Task objective. Please tally how many lines in the entries below include the word "ontstaan", giving only the number.

........

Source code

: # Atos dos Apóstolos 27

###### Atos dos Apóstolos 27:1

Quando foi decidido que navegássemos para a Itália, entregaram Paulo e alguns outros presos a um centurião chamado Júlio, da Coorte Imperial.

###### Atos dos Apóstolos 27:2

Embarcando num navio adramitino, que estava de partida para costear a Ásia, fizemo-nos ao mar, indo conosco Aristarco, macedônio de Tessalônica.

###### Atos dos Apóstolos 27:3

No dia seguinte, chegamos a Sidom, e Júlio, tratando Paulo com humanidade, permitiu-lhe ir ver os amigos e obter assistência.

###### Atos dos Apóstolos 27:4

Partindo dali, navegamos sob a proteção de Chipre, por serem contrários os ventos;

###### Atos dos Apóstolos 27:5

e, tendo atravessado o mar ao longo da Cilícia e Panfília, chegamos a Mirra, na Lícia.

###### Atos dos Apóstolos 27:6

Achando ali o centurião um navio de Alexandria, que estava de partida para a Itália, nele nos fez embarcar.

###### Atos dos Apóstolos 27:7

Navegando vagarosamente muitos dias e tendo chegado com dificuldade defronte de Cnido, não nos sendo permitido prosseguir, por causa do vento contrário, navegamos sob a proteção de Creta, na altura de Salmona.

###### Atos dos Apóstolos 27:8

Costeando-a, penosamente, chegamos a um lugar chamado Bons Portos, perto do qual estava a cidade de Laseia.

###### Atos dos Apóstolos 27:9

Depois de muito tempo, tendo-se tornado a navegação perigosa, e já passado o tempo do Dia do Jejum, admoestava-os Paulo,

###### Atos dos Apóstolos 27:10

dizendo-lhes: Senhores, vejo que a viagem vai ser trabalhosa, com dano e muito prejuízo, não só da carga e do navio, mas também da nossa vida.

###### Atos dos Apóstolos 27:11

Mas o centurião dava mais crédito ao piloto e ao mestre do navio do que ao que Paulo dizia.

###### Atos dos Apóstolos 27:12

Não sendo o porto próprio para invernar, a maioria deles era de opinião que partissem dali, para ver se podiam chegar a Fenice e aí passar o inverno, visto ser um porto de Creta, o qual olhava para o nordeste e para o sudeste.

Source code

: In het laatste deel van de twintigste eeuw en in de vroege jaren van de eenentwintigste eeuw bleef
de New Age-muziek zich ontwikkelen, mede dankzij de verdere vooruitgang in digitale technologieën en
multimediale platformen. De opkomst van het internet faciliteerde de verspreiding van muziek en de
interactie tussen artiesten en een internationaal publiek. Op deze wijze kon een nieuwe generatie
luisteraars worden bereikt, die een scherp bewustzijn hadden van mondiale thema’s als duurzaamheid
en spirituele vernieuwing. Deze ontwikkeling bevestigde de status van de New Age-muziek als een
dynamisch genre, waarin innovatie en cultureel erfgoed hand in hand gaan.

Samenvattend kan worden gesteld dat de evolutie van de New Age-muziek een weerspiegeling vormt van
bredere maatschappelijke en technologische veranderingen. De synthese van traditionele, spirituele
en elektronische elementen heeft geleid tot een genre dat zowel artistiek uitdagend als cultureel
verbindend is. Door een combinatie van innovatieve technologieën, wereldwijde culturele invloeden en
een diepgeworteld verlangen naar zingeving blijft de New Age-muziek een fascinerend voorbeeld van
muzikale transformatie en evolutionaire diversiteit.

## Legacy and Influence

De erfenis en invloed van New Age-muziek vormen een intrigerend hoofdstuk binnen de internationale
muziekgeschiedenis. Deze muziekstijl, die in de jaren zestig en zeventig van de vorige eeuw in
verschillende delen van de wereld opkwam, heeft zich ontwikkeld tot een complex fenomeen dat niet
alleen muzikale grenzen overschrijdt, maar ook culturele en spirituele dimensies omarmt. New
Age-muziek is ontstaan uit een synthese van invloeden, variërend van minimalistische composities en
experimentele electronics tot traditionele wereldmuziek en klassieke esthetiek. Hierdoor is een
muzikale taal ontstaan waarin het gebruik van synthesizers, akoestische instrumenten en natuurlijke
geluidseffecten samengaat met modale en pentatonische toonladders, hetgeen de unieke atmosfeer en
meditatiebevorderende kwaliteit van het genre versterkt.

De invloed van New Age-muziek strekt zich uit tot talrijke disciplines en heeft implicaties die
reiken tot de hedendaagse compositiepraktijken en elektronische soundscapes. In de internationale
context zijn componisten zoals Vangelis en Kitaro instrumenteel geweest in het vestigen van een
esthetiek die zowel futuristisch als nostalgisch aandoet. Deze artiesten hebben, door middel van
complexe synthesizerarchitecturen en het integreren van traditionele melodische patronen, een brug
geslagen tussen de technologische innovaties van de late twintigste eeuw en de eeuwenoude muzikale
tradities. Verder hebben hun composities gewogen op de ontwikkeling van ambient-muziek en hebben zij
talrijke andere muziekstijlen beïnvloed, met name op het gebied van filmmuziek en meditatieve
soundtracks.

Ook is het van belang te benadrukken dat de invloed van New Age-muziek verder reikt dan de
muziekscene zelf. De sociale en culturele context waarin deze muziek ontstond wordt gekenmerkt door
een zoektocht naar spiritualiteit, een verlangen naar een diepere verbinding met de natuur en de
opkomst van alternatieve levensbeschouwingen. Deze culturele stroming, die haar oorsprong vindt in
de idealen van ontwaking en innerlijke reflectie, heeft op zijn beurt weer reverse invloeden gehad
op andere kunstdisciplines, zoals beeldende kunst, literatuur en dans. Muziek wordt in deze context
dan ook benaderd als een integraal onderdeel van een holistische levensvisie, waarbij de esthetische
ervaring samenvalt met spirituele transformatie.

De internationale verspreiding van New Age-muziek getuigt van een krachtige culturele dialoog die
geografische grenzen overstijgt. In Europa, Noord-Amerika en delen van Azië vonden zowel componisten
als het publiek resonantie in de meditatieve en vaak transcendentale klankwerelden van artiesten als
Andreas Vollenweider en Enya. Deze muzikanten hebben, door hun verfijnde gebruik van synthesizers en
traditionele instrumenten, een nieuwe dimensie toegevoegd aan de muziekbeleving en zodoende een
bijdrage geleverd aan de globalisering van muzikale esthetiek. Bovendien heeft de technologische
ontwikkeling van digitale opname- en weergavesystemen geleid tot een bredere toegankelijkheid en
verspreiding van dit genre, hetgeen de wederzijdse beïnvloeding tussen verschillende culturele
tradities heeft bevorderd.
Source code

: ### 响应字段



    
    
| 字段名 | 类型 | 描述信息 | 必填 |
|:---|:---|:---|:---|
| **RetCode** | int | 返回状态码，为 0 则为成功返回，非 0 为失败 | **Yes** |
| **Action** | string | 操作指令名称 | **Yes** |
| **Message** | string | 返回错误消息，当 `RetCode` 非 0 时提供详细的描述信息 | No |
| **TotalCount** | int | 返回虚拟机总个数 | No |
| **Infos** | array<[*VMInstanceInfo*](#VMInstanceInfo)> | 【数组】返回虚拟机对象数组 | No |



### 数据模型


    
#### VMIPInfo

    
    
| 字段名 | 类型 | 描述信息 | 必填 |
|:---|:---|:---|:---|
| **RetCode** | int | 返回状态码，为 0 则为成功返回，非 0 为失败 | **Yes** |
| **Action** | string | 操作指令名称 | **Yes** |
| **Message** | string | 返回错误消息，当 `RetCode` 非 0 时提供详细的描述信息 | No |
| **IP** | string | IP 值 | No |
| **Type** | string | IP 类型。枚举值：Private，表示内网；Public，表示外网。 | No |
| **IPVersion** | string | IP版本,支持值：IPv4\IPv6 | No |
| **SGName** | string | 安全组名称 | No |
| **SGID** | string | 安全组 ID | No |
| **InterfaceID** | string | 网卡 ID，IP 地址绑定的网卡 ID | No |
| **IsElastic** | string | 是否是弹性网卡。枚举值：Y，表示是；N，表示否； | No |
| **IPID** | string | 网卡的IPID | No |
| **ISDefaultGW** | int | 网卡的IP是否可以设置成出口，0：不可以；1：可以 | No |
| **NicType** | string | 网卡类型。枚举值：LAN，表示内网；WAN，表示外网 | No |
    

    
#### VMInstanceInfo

........

Finished exercise. 2